Stored records:

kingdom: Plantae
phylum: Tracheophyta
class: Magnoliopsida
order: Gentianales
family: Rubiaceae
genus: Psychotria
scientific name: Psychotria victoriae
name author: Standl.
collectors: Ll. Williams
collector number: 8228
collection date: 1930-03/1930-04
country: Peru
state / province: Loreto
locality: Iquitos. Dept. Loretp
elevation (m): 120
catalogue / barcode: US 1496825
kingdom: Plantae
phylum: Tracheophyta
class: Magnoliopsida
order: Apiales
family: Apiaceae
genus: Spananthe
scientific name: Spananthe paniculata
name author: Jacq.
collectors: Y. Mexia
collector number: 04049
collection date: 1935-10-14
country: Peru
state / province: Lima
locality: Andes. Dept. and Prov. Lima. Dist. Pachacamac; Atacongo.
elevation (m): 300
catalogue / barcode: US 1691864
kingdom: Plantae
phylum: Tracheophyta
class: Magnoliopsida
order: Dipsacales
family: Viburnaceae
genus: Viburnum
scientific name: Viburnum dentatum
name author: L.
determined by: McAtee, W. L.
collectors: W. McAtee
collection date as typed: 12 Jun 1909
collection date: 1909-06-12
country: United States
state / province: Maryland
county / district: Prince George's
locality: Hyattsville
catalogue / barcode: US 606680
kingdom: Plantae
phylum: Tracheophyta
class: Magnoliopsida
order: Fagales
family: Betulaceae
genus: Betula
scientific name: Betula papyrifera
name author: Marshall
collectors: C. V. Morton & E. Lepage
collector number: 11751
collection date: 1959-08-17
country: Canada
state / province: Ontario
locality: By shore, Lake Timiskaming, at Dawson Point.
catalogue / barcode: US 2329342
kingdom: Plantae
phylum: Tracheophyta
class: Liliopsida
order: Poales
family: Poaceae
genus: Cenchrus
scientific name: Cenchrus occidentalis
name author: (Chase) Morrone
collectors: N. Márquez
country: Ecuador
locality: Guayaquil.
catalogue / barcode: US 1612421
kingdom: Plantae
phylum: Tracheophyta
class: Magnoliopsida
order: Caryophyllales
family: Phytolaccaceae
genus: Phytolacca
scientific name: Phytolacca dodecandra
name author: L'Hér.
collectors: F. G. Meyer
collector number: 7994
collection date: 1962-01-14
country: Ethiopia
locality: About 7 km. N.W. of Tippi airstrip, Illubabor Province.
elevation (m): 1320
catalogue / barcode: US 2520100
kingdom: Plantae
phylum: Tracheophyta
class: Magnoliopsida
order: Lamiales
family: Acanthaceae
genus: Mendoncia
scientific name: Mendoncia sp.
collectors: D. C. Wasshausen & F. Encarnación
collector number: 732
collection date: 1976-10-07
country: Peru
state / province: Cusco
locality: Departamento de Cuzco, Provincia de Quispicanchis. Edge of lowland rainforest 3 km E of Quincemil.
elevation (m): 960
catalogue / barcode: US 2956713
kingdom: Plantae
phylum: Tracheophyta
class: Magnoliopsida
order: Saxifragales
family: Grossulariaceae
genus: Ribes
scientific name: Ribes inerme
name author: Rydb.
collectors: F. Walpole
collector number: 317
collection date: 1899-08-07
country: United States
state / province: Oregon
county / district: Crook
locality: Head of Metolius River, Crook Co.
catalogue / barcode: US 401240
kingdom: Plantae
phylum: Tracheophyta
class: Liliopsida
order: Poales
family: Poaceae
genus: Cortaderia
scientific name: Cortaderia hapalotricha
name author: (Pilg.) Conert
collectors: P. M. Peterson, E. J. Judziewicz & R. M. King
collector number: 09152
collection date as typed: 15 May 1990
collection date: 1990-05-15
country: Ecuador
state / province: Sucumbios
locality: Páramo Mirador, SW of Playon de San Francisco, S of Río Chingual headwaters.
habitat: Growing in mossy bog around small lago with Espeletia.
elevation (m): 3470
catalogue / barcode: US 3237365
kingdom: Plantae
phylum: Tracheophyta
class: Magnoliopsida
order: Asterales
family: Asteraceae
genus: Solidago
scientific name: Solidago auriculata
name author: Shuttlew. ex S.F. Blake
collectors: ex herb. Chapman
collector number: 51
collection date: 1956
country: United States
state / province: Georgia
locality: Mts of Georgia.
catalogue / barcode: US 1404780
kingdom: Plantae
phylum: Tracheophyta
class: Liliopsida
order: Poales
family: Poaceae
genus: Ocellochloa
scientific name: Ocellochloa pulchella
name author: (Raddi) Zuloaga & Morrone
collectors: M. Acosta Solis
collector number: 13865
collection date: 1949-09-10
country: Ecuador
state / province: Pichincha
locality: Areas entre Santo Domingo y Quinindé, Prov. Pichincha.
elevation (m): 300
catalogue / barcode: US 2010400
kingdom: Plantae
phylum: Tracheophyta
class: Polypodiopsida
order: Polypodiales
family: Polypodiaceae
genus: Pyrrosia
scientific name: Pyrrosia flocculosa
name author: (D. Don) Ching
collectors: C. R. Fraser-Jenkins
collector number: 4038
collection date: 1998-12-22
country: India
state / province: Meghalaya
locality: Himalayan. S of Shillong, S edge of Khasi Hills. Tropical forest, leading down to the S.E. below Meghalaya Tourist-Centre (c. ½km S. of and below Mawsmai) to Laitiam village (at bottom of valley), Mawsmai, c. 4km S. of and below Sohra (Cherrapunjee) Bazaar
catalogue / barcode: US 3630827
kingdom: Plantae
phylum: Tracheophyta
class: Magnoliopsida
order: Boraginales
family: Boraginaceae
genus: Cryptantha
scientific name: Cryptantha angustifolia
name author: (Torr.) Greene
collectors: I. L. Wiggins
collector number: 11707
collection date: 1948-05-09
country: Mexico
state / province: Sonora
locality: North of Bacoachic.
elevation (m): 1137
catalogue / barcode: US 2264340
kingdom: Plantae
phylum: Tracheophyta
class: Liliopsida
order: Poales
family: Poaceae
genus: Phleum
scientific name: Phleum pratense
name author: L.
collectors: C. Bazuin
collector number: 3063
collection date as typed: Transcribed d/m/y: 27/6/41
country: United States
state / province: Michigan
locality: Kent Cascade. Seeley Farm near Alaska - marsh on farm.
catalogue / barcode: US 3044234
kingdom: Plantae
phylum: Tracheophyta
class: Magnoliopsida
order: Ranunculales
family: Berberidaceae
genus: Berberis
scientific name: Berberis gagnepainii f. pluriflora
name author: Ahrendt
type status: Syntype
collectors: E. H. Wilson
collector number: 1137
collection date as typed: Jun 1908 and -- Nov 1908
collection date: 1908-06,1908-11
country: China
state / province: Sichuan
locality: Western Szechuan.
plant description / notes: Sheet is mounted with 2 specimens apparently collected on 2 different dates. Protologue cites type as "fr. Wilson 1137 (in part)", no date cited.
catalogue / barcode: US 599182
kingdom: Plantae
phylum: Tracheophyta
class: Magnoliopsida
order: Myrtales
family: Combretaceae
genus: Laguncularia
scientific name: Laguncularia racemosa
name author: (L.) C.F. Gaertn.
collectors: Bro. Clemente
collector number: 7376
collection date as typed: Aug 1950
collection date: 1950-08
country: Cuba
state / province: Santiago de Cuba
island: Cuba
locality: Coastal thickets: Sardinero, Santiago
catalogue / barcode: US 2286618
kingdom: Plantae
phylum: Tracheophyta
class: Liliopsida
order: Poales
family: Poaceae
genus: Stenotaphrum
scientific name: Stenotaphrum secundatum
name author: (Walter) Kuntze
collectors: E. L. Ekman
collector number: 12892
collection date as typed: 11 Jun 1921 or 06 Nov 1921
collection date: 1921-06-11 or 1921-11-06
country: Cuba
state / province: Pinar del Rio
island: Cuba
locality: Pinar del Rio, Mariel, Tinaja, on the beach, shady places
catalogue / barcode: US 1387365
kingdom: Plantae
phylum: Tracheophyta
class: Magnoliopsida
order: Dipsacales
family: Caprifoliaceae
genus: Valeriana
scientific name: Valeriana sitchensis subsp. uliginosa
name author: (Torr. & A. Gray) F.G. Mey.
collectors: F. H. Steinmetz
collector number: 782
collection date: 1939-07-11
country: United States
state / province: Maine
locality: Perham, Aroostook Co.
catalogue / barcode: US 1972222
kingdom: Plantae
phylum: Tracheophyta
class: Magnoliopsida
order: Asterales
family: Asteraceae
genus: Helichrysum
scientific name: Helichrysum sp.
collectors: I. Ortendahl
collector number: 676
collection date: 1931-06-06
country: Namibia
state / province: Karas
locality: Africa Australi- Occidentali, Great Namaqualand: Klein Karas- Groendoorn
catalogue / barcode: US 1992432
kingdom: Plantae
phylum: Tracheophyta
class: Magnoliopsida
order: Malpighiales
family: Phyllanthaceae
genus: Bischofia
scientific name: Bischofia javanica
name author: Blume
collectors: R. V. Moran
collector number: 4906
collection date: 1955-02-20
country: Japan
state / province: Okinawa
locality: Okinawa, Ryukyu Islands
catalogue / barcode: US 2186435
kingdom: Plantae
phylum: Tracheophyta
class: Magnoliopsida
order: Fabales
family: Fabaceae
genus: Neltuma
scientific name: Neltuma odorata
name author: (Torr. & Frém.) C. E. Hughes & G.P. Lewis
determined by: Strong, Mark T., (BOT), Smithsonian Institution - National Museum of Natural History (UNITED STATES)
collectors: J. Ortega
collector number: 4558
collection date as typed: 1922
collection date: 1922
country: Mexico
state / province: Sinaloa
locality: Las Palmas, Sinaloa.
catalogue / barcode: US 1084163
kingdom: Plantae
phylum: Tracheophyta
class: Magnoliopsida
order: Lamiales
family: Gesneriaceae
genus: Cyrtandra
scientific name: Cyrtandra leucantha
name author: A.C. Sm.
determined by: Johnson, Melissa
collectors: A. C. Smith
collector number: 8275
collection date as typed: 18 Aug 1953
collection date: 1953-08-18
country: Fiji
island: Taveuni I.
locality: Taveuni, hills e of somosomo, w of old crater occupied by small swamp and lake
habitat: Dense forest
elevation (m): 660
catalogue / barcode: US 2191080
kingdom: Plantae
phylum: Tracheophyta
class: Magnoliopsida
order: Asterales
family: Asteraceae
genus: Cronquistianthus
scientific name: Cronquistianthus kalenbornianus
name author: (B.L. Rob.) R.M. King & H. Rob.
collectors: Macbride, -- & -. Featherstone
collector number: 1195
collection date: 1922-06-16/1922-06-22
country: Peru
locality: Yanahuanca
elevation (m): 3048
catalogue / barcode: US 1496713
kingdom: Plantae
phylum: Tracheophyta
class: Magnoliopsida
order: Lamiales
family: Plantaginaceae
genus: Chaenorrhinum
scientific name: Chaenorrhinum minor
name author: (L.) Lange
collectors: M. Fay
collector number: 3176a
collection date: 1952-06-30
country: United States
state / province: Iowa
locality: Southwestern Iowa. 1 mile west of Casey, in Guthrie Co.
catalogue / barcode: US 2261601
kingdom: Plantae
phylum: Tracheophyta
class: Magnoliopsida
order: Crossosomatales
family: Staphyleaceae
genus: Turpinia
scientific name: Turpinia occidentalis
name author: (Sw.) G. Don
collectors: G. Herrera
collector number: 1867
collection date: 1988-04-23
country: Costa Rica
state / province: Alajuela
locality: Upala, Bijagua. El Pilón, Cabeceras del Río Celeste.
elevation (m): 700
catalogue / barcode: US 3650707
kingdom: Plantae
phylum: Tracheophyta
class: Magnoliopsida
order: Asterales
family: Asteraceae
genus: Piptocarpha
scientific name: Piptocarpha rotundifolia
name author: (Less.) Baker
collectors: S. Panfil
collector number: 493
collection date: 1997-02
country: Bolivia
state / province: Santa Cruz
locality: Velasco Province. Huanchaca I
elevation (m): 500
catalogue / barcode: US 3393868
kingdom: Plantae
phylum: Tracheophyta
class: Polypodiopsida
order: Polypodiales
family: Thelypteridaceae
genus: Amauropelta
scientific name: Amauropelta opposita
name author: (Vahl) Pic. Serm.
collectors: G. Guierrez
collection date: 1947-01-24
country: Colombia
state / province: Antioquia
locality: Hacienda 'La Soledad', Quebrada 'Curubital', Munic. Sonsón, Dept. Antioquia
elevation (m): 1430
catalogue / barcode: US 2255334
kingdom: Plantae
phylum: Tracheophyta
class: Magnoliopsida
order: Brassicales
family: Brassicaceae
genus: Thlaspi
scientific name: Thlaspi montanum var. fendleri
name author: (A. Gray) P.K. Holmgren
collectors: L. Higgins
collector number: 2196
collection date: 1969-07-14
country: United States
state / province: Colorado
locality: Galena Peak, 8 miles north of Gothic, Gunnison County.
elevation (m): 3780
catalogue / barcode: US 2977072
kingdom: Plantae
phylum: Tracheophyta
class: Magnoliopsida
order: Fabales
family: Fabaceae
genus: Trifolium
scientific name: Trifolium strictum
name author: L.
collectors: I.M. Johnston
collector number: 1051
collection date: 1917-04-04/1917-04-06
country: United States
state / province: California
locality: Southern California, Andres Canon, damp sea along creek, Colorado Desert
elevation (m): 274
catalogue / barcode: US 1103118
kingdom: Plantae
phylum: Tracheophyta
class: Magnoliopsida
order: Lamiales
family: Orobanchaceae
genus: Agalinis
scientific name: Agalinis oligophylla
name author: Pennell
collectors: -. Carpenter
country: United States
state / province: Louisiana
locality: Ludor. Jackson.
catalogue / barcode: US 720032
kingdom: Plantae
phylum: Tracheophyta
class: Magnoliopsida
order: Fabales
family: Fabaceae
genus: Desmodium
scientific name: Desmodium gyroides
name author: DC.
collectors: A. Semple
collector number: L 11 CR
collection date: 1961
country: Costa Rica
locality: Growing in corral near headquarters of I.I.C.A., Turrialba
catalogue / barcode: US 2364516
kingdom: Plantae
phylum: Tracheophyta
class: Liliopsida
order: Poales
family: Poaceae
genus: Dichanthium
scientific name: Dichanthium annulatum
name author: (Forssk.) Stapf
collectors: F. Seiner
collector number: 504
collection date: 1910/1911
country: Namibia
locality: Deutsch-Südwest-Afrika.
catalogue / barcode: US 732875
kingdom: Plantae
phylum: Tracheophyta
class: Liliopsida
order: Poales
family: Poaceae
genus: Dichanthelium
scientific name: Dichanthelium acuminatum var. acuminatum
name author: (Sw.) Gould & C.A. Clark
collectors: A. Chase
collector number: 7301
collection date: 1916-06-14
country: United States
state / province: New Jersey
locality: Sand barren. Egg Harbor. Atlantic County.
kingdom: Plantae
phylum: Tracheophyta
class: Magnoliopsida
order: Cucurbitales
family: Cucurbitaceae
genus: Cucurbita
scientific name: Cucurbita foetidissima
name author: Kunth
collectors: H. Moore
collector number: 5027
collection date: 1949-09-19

Goal
Rewrite the records starting at the line containing "locality: About 7" and ending at the line containing "scientific name: Mendoncia sp.", swapping "catalogue" for "catalog" and leaving everything else unchanged.

Response for this exercise
locality: About 7 km. N.W. of Tippi airstrip, Illubabor Province.
elevation (m): 1320
catalog / barcode: US 2520100
kingdom: Plantae
phylum: Tracheophyta
class: Magnoliopsida
order: Lamiales
family: Acanthaceae
genus: Mendoncia
scientific name: Mendoncia sp.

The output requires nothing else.